What you have to do
Put everything in the data below, from the line containing "Chatham, Grand Crossing, Englewood, Austin, Garfield" down to the end of the data, into a JSON list of strings, one string per line, with blank lines omitted. Leave the pictures out of the answer.

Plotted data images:
========================================

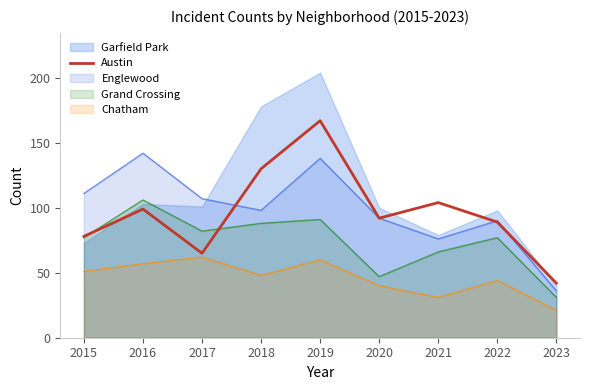

List the series in order of their peak value, lowest first.

Chatham, Grand Crossing, Englewood, Austin, Garfield Park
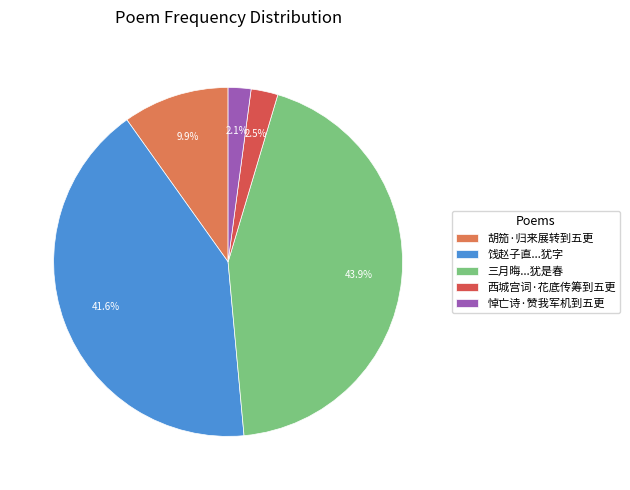

What percentage do 悼亡诗·赞我军机到五更 and 西城宫词·花底传筹到五更 together represent?

4.6%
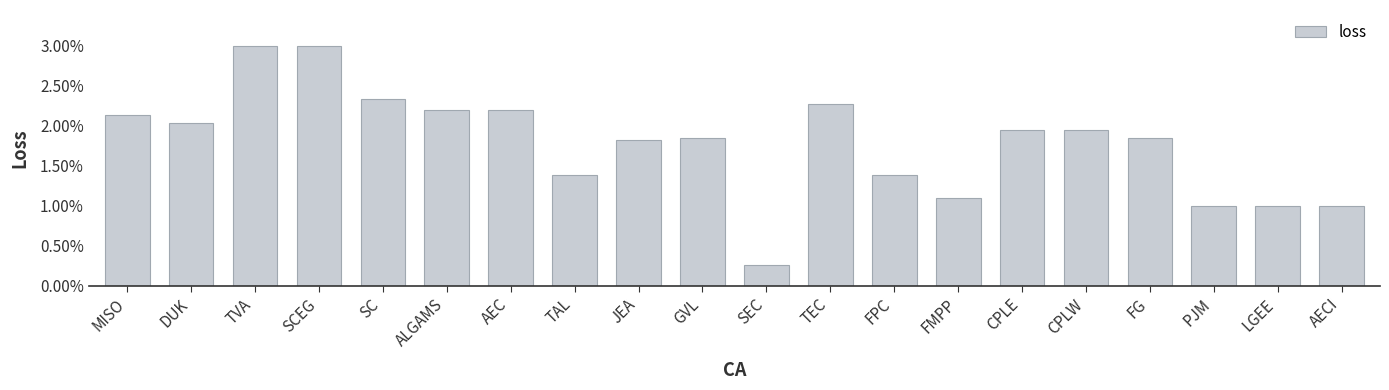

What is the label of the 15th bar from the right?

ALGAMS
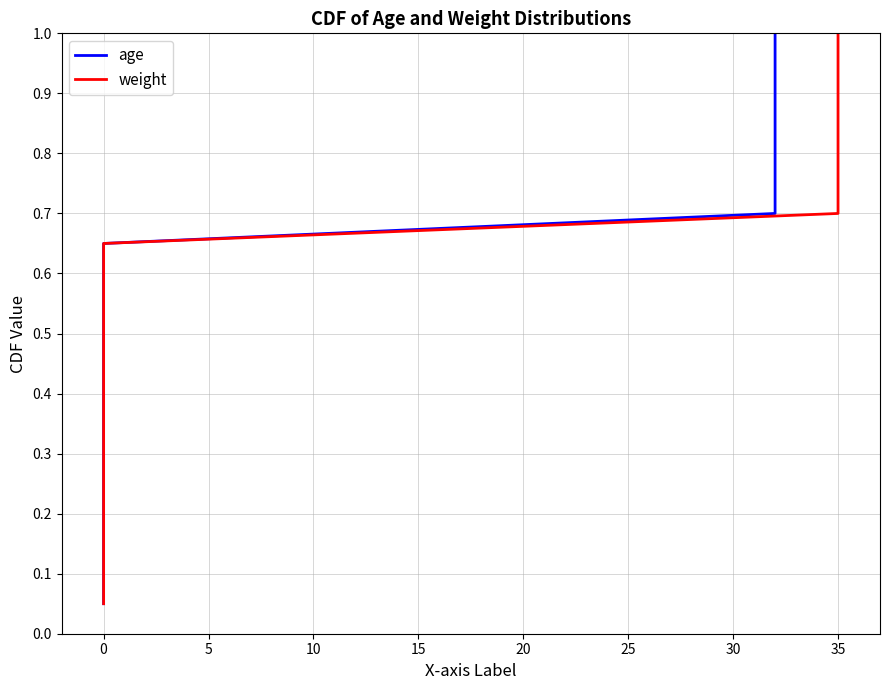

What is the average value of the age series?

0.5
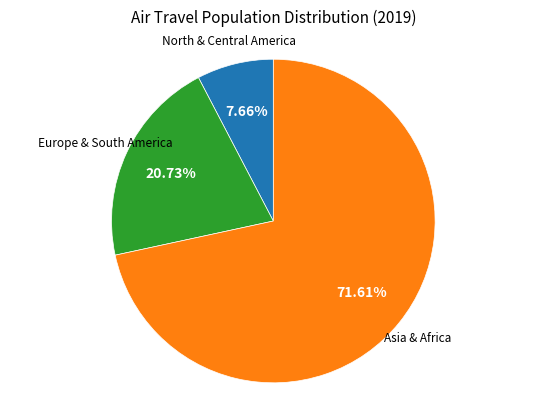

What is the largest slice in the pie chart?

Asia & Africa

========================================

Output of the task
[
  "Chatham, Grand Crossing, Englewood, Austin, Garfield Park",
  "What percentage do 悼亡诗·赞我军机到五更 and 西城宫词·花底传筹到五更 together represent?",
  "4.6%",
  "What is the label of the 15th bar from the right?",
  "ALGAMS",
  "What is the average value of the age series?",
  "0.5",
  "What is the largest slice in the pie chart?",
  "Asia & Africa"
]